I thought I had it with rethinkdb :) but now I'm a bit confused - for this query, counting grouped data:
groupedRql.count()
I'm getting the expected results (numbers):
[{"group": "a", "reduction": 41}, {"group": "b", "reduction": 39}...]
all reduction results are ~40 which is expected (and correct), but when I count using reduce like this:
groupedRql.map(function(row) {
return row.merge({
count: 0
})
}).reduce(function(left, right) {
return {count: left("count").add(1)}
})
I'm getting much lower results (~10) which MAKE NO SENSE:
[{"group": "a", "reduction": 10}, {"group": "b", "reduction": 9}...]
I need to use reduce, of course, for further manipulation. Am I missing something?
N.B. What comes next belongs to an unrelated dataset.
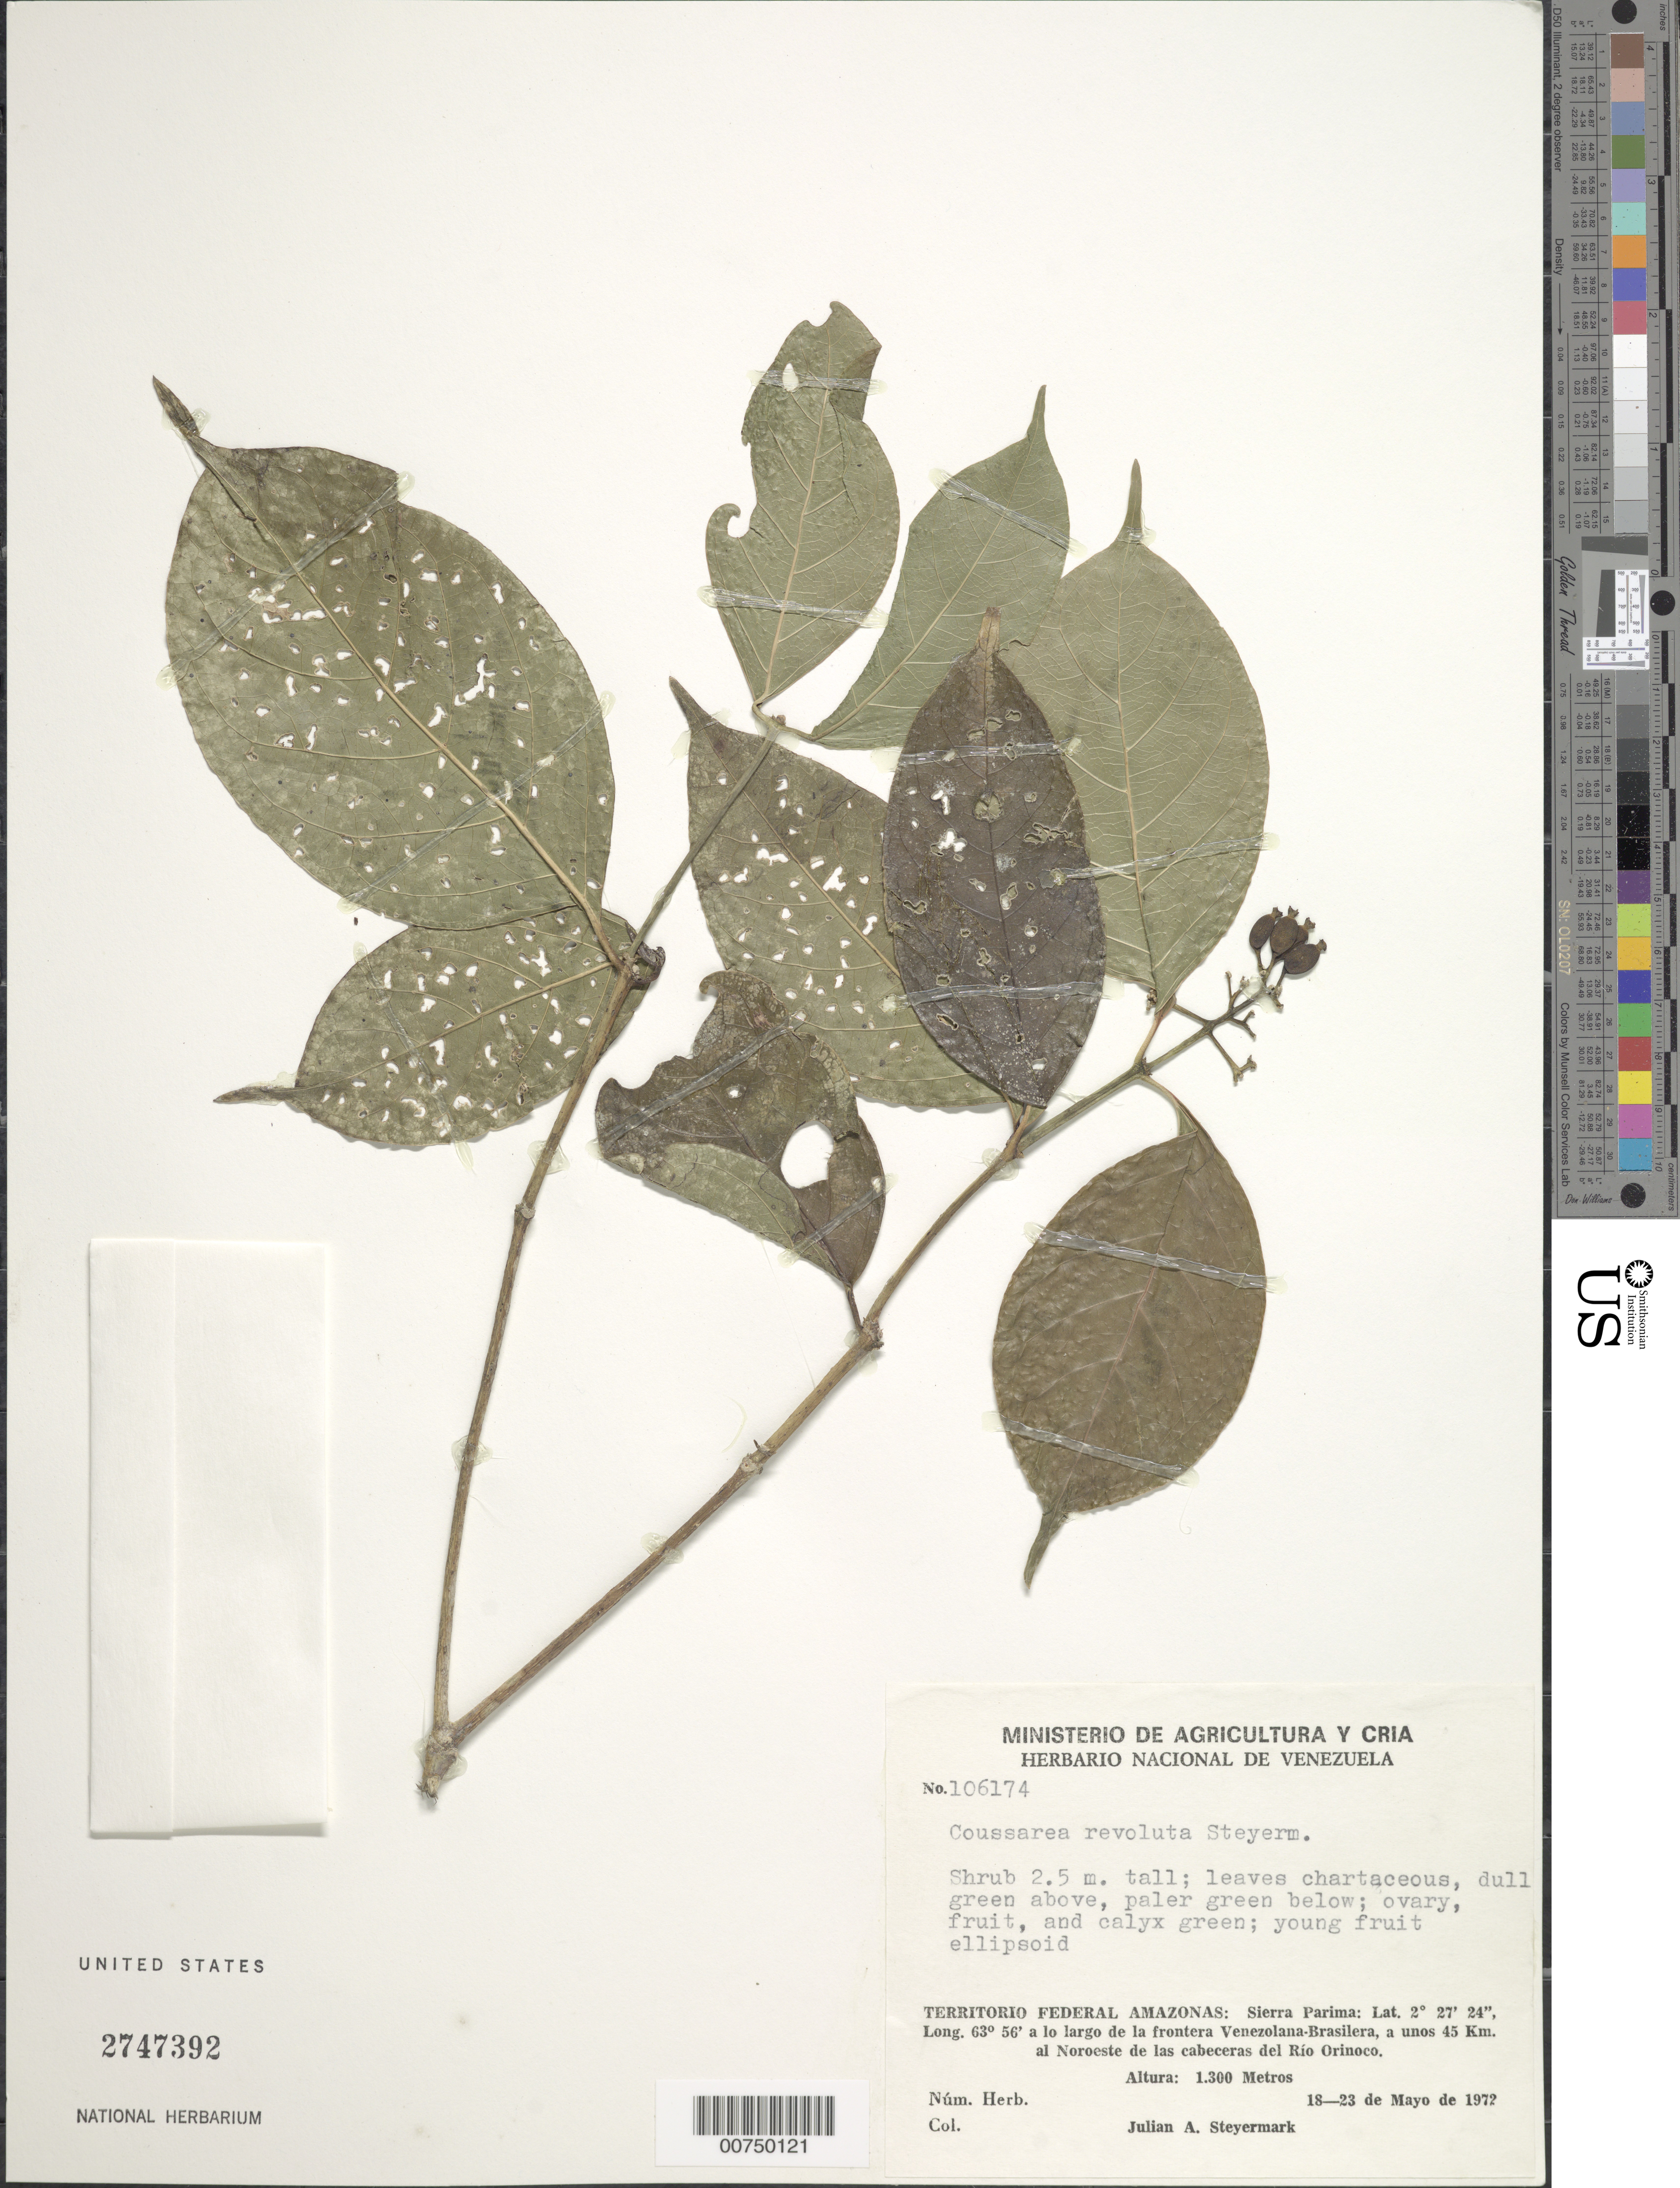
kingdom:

I'm using v2.0.3 on server, queries tested directly on the dataexplorer.
The problem lay in here
return {count: left("count").add(1)}
It should be
return {count: left("count").add(right("count"))}
The reduce run paralel between multiple shards, multiple CPU core. When you do
return {count: left("count").add(1)}
you ignore some count from the right
.
It's noted in this document: https://www.rethinkdb.com/docs/map-reduce/#how-gmr-queries-are-executed
it’s important to keep in mind that the reduce function is not called on the elements of its input stream from left to right. It’s called on either the elements of the stream in any order or on the output of previous calls to the function.